>>>
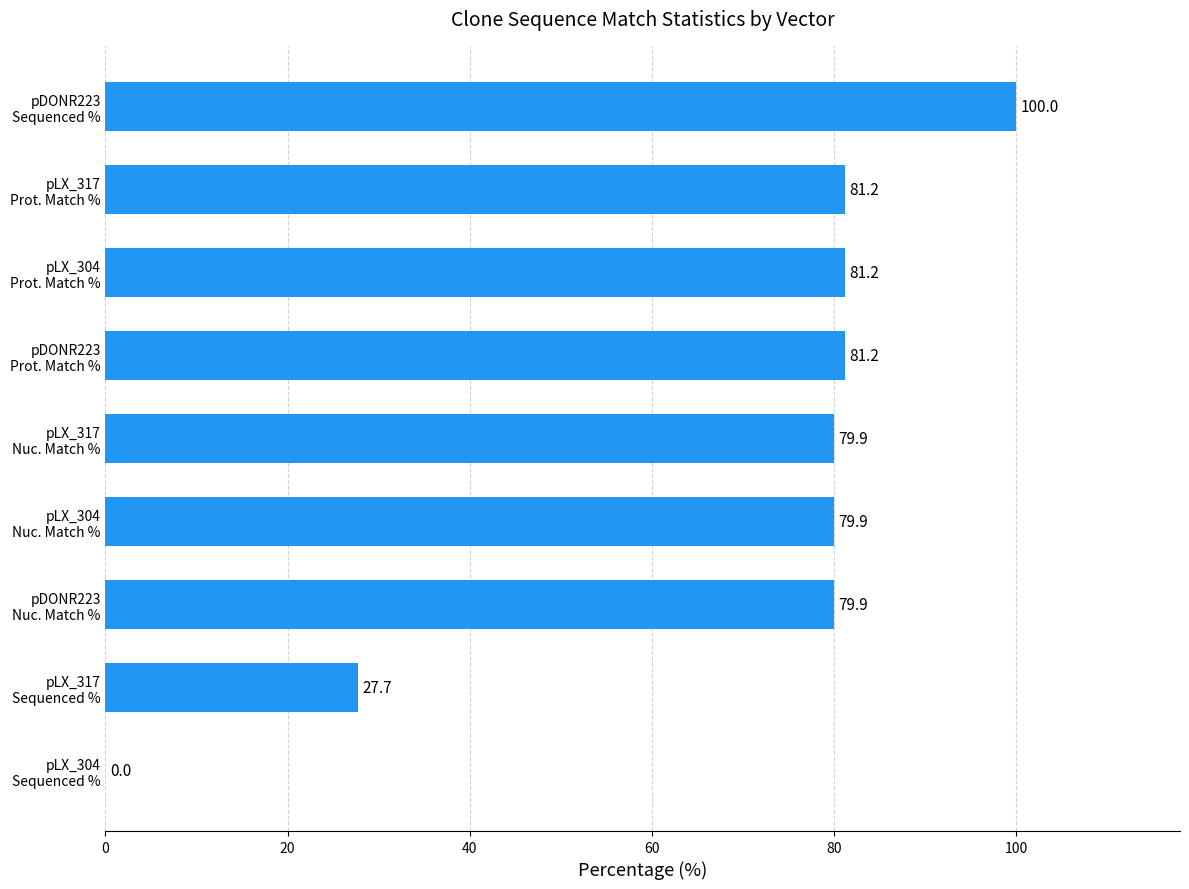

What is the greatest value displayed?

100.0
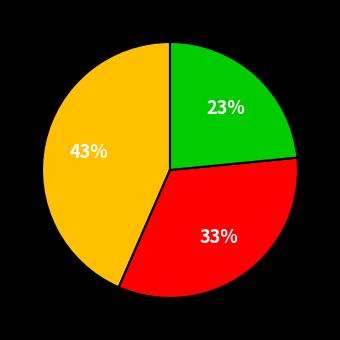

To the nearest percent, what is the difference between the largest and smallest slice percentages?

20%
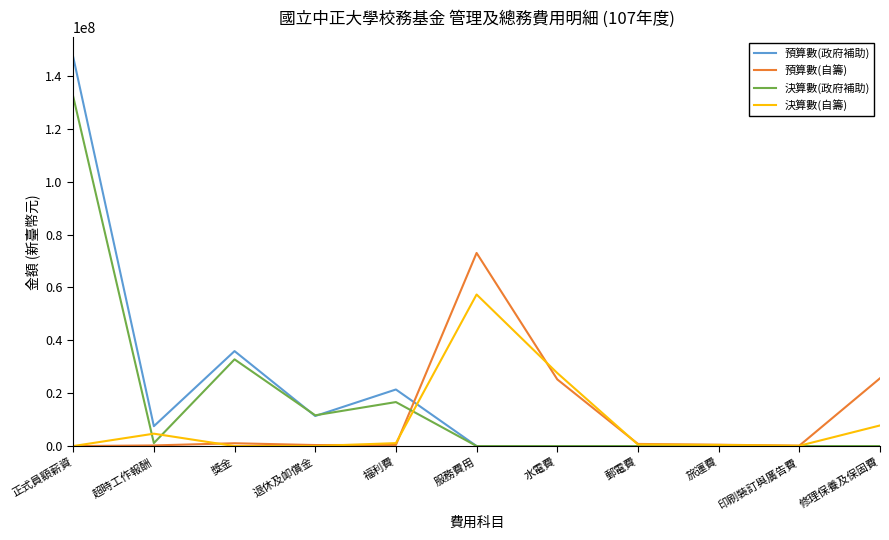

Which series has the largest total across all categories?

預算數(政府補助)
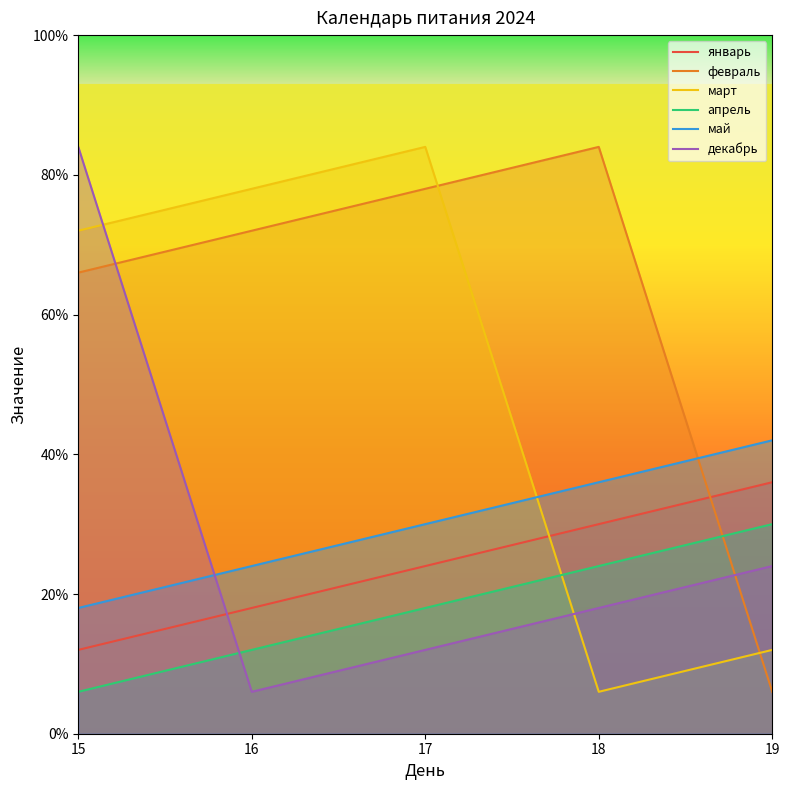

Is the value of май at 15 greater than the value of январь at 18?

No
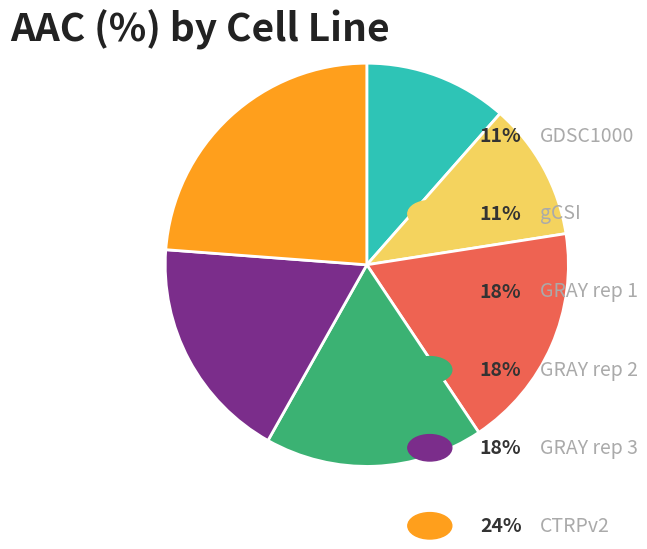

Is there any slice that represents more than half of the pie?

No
<<<
**TASK STATEMENT:**
Can you pull every line of text from the listing above, unchanged, and leave out the pictures?

**WRITTEN REPLY:**
What is the greatest value displayed?

100.0

To the nearest percent, what is the difference between the largest and smallest slice percentages?

20%

Which series has the largest total across all categories?

預算數(政府補助)

Is the value of май at 15 greater than the value of январь at 18?

No

Is there any slice that represents more than half of the pie?

No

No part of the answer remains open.